- À FAIRE
a: Recopiez le passage du texte donné sur l'exposé oral en commençant par « 20L’exposé oral peut » et en continuant jusqu'à « membres de l’auditoire. ».
b: Répondez brièvement à ces questions sur le texte donné :
(i) De quel travail l'exposé est-il le produit ?
(ii) Dans quels milieux l'écriture après l'exposé est-elle notamment mentionnée ?
(iii) Quelles formes cette écriture après l'exposé peut-elle prendre, par exemple ?

- TEXTE DONNÉ
◇ ◇ ◇ ◇ ◇
20L’exposé oral peut aussi être défini par ses relations avec l’écrit. L’exposé est en effet le produit d’un travail sur et par l’écrit, travail qui se réalise dans les étapes de préparation à l’exposé oral proprement dit lors de la recherche d’informations se servant de formes d’écriture diverses, mais aussi, dans les milieux académiques notamment, d’une écriture après l’exposé, par exemple, sous la forme d’une publication ou d’un échange écrit qui se prolonge avec les membres de l’auditoire.
◇ ◇ ◇ ◇ ◇
- SEGMENT DE DONNÉES
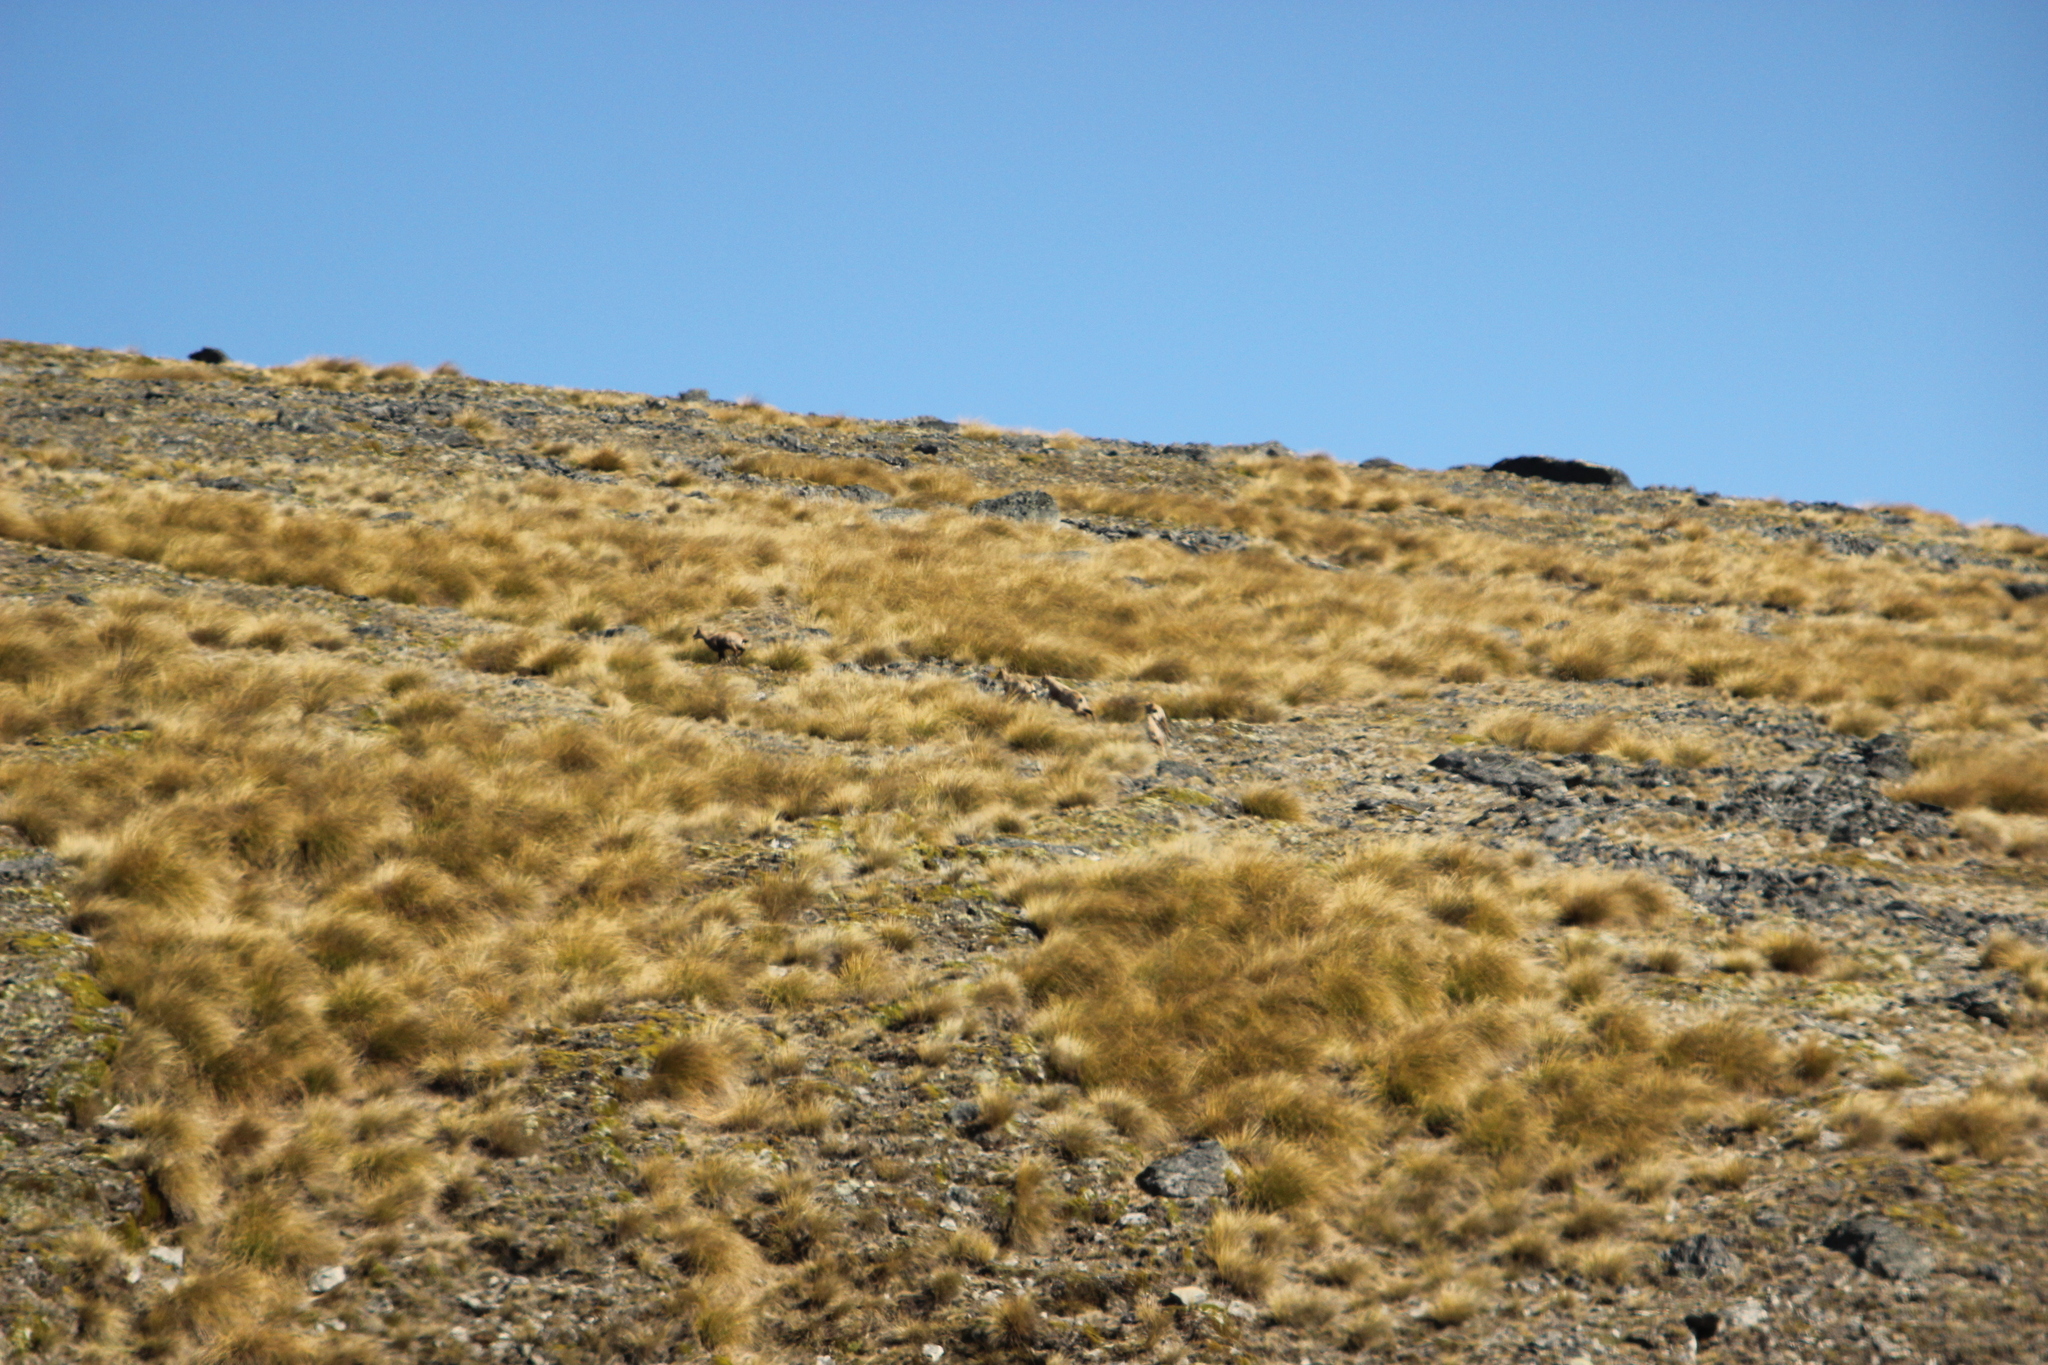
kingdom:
◇ ◇ ◇ ◇ ◇
- RÉSULTATS FINAUX
a:
20L’exposé oral peut aussi être défini par ses relations avec l’écrit. L’exposé est en effet le produit d’un travail sur et par l’écrit, travail qui se réalise dans les étapes de préparation à l’exposé oral proprement dit lors de la recherche d’informations se servant de formes d’écriture diverses, mais aussi, dans les milieux académiques notamment, d’une écriture après l’exposé, par exemple, sous la forme d’une publication ou d’un échange écrit qui se prolonge avec les membres de l’auditoire.

b:
(i) D'un travail sur et par l'écrit.
(ii) Dans les milieux académiques.
(iii) Une publication ou un échange écrit qui se prolonge avec les membres de l'auditoire.